ENSAYO
Tachas 506 • Con propina, por favor • Alejandro Badillo
Alejandro Badillo
Hace unos meses una periodista que tengo como contacto en las redes sociales se quejaba de la propina en los restaurantes. Decía que estaba cansada de tener que dar una cuota fija por un plato que ya no cumple con los estándares de antes. En los comentarios a su queja, una persona añadió que los meseros “no se esfuerzan en darte ese plus”. Después de leer frases que iban, palabras más palabras menos, en ese mismo sentido, me sentí contrariado. La razón no era el dilema de pagar un extra en tiempos de inflación sino la falta de empatía con los trabajadores de las cafeterías y restaurantes. Algunos comentarios, pocos minutos después, problematizaron la queja: ¿debería el cliente hacerse cargo de un ingreso que le corresponde, en el papel, al empresario que puso el negocio? Sin embargo, a pesar de esa variante, seguía en desacuerdo con los puntos de vista de la mayoría. La razón, en el fondo, es que para mí ser mesero es uno de los trabajos más difíciles del mundo.
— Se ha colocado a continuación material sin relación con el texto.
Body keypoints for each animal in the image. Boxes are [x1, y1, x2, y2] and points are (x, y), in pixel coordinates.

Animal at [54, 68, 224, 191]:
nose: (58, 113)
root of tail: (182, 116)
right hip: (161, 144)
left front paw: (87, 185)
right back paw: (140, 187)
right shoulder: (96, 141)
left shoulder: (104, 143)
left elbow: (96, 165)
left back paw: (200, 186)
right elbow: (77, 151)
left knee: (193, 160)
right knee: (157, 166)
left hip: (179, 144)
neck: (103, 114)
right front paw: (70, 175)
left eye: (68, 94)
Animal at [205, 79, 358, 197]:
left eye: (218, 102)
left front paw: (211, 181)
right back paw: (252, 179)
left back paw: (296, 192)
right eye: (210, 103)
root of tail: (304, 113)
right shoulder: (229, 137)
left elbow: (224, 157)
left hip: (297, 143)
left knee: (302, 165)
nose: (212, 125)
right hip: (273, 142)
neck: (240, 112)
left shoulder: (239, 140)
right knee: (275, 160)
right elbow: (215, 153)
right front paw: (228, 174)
Cuando estaba en la universidad busqué trabajo para tener un ingreso extra. Después de ver algunas ofertas solicité un puesto como mesero en una cadena de restaurantes en la ciudad de Puebla. Sin experiencia, entrar a ese lugar fue como introducirme en un mundo nuevo. De inmediato me llamó la atención la ética laboral de mis compañeros: había un respeto general para los que tenían más horas de vuelo. Después de una breve capacitación que incluía aprenderme la carta de alimentos, uno de los meseros me tomó como su pupilo y me enseñó cómo cargar la charola y conservar el equilibrio. Es algo que sólo se domina con mucha práctica y no poco esfuerzo. De inmediato percibí la dificultad del oficio: una mezcla de habilidad física, resistencia y trato social con clientes que, muchas veces, tratan a cualquier empleado como si no valiera lo mismo que ellos. El mesero es, además, la persona en la cual el comensal descarga su inconformidad si algo, en el largo proceso que lleva el plato hasta su mesa, sale mal. Si el cocinero tuvo un error o el dueño del negocio afecta, con sus decisiones, el funcionamiento del restaturante, el mesero tendrá que recibir los reclamos del cliente y tratar, en la medida de lo posible, minimizar los daños. Por supuesto, si la culpa es achacable al trabajador, siempre estará en el horizonte el despido fulminante, pues siempre es más fácil cortar una cabeza que atender las causas que llevaron al desaguisado. Además, habrá un ejército de candidatos esperando por el puesto.
Recuerdo, en aquellos meses como mesero, el agotamiento físico y la esperanza de una buena propina para repartirla con los compañeros, incluso con los cocineros y demás trabajadores del restaurante. Después de mi paso por ese lugar, trabajé en librerías, periódicos y, por último, aterricé en la docencia. Sin embargo, siempre he tenido presente mi experiencia en el restaurante porque, de diferentes maneras, me enseñó el valor del trabajo que muchos piensan como poco calificado, entre otros prejuicios lamentables. El antropólogo David Graeber describe en su gran libro Trabajos de mierda cómo una élite muy bien pagada desempeña labores absolutamente intrascendentes, mientras los choferes, trabajadores de limpieza, maestros de educación básica, obreros en las fábricas que producen las cosas que necesitamos; operarios, dependientes en las tiendas, están hasta abajo en la pirámide de los ingresos. ¿Qué pasaría si, un buen día, no están o no hay suficientes para la sociedad de consumo que busca expandirse a costa de lo que sea? Incluso con la creciente automatización de muchas labores, la mano de obra humana sigue siendo necesaria, pues es el motor de la Inteligencia Artificial y otras utopías del nuevo siglo.
¿Debería el cliente hacerse cargo de un ingreso que le debería corresponder al empresario que puso el negocio? Es un dilema pertinente, pero, créame, amable lector, mientras esto se resuelve, cualquier mesero agradecerá la propina que le ayudará en su día a día. La empatía y la solidaridad son actos que requieren, en primer lugar, de pragmatismo y de una saludable curiosidad por el otro. Lo ideal sería que pudiéramos experimentar las vidas de los demás para entender, aunque sea superficialmente, a lo que se enfrentan. Yo trabajé como mesero sin dependientes económicos y sólo como una labor eventual, pero muchos de mis compañeros eran jefes y jefas de familia que contaban con su sueldo para su sustento. En la sociedad hiperindividualista en la que vivimos acostumbramos a ver al otro como alguien que busca aprovecharse de nosotros. Sin embargo, rodeados por nuestros problemas y disonancias cognitivas, pocas veces estamos dispuestos a ver más allá de nuestra muy reducida realidad.